Opdracht 1: Schrijf uit de passage over de één-jaarstermijn woordelijk het stuk over vanaf "1.        Algemene uitgangspunten" tot en met "niet worden toegestaan.".
Opdracht 2: Leg in één tot drie zinnen uit waarom volgens de passage over de één-jaarstermijn in het eerste jaar na vaststelling van een bestemmingsplan in principe geen afwijkingen worden toegestaan.
━━━ Getoonde passage
1.        Algemene uitgangspunten

 “Eén-jaarstermijn”

Het gemeentelijk ruimtelijk beleid is vastgelegd in diverse bestemmingsplannen. Deze bestemmingsplannen vormen de basis voor de vraag of een bepaalde ruimtelijke ontwikkeling wel of niet is toegestaan. In het voortraject bij de totstandkoming van een bestemmingsplan wordt beoordeeld of het geldende beleid moet worden aangepast. Zodra een bestemmingsplan is vastgesteld is uitgangspunt dat een bestemmingsplan het meest actuele en gewenste ruimtelijke beleid bevat. Het is daarom niet wenselijk om binnen een jaar na vaststelling van het bestemmingsplan een afwijking van het bestemmingsplan toe te staan. In principe geldt dan ook dat in het eerste jaar na vaststelling van een bestemmingsplan afwijkingen niet worden toegestaan.

 

Een uitzondering op de “één-jaarstermijn” betreft de situatie dat een bepaald plan in strijd is met het bestemmingsplan terwijl bij een min of meer identieke situatie binnen hetzelfde bestemmingsplan geen sprake is van strijd met het bestemmingsplan of wanneer sprake is van kennelijke omissies. In dat geval kan het wenselijk zijn om binnen het jaar een afwijkingsprocedure te starten.
━━━━━━
━━━ Aangeleverde gegevens
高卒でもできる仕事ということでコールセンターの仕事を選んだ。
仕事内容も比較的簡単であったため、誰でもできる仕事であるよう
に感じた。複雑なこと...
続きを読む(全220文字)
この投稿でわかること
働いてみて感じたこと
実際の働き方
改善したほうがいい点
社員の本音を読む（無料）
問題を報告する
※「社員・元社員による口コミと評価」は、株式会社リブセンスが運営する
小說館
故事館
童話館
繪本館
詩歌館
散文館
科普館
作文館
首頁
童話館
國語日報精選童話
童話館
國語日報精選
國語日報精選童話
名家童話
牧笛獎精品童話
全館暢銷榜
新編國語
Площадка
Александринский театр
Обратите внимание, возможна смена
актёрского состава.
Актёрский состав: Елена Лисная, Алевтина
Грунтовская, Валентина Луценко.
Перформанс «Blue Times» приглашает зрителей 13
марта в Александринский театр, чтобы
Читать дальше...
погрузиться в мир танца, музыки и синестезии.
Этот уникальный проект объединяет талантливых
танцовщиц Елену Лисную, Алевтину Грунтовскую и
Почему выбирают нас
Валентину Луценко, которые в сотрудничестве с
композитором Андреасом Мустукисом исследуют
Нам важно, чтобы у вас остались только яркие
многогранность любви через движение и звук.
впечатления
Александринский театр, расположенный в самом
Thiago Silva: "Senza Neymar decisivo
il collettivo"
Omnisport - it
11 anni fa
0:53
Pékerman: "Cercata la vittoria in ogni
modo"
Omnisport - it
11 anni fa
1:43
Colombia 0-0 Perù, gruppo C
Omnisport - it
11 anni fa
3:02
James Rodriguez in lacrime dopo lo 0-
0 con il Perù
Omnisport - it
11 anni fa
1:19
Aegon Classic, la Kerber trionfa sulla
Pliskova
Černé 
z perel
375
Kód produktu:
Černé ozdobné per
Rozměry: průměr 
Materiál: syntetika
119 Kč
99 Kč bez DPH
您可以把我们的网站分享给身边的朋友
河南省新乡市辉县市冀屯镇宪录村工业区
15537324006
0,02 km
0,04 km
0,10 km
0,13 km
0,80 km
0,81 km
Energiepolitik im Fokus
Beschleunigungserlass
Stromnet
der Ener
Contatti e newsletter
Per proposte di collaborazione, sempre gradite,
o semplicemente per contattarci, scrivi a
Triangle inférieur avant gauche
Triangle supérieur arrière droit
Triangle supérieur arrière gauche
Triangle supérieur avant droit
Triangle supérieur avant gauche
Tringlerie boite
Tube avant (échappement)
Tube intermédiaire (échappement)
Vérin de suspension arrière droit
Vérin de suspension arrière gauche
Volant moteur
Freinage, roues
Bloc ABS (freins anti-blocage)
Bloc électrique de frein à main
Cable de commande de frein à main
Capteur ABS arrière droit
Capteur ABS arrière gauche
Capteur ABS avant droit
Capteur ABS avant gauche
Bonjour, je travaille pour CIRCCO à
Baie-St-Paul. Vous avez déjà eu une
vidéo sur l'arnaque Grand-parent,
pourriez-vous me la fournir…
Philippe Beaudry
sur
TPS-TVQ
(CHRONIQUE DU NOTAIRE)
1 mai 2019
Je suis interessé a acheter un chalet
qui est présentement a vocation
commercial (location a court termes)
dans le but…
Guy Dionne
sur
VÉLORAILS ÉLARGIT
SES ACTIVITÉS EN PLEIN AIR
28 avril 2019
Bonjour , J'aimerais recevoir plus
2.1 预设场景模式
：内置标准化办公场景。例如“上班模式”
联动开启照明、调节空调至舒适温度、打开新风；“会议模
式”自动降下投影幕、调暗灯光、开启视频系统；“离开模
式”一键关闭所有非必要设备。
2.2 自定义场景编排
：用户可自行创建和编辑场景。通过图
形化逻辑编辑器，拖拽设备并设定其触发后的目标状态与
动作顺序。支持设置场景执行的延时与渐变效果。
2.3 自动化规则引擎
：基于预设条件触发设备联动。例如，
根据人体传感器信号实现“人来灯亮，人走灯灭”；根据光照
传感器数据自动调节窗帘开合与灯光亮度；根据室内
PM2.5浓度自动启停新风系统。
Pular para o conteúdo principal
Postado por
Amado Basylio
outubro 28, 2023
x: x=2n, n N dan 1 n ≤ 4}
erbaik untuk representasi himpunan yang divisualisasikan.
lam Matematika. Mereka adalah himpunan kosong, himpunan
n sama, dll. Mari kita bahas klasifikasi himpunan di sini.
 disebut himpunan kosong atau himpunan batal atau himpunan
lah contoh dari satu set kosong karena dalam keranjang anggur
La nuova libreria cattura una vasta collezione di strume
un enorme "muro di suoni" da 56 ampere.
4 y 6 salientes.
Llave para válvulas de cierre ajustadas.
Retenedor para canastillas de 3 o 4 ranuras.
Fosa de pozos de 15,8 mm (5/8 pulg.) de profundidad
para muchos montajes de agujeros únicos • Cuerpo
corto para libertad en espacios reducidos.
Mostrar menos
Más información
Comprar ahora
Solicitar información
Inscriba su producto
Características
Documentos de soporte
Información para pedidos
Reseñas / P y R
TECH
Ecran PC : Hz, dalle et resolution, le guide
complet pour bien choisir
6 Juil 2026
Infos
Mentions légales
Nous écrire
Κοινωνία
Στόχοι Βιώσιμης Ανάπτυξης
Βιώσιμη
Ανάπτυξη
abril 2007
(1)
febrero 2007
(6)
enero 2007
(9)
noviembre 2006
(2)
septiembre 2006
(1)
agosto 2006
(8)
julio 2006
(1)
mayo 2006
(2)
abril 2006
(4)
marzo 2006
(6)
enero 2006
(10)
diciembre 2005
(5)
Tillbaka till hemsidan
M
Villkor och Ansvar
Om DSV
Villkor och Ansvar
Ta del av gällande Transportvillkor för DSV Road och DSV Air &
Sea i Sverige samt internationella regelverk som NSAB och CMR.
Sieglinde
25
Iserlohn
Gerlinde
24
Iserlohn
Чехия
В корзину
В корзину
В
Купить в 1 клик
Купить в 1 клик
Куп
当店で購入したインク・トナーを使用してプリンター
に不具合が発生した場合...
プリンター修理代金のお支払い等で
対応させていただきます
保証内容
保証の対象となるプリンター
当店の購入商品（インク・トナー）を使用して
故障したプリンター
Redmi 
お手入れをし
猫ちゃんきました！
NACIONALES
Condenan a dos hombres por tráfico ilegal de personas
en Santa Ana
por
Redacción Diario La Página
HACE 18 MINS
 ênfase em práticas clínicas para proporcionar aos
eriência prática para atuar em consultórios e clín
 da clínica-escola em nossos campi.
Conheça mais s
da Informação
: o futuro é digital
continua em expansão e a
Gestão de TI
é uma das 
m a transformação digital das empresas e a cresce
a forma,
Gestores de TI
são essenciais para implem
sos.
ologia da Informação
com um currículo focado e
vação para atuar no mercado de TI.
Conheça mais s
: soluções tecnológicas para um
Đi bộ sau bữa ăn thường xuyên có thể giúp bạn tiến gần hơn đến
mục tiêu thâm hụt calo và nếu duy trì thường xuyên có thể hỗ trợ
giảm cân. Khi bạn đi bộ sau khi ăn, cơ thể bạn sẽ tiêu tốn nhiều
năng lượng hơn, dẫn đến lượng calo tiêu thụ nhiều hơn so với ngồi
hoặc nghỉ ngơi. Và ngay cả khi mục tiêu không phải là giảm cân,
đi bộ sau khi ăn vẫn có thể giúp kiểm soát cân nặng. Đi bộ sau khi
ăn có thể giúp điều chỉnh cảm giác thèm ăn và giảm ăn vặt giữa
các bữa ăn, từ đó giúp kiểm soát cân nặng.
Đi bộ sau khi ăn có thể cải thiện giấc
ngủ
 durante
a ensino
━━━━━━
Schriftelijk antwoord 1:
1.        Algemene uitgangspunten

 “Eén-jaarstermijn”

Het gemeentelijk ruimtelijk beleid is vastgelegd in diverse bestemmingsplannen. Deze bestemmingsplannen vormen de basis voor de vraag of een bepaalde ruimtelijke ontwikkeling wel of niet is toegestaan. In het voortraject bij de totstandkoming van een bestemmingsplan wordt beoordeeld of het geldende beleid moet worden aangepast. Zodra een bestemmingsplan is vastgesteld is uitgangspunt dat een bestemmingsplan het meest actuele en gewenste ruimtelijke beleid bevat. Het is daarom niet wenselijk om binnen een jaar na vaststelling van het bestemmingsplan een afwijking van het bestemmingsplan toe te staan. In principe geldt dan ook dat in het eerste jaar na vaststelling van een bestemmingsplan afwijkingen niet worden toegestaan.

Schriftelijk antwoord 2: In het voortraject van een bestemmingsplan wordt beoordeeld of het geldende beleid moet worden aangepast. Zodra het plan is vastgesteld, geldt daarom als uitgangspunt dat het het meest actuele en gewenste ruimtelijke beleid bevat. Een afwijking binnen een jaar na vaststelling is daarom niet wenselijk.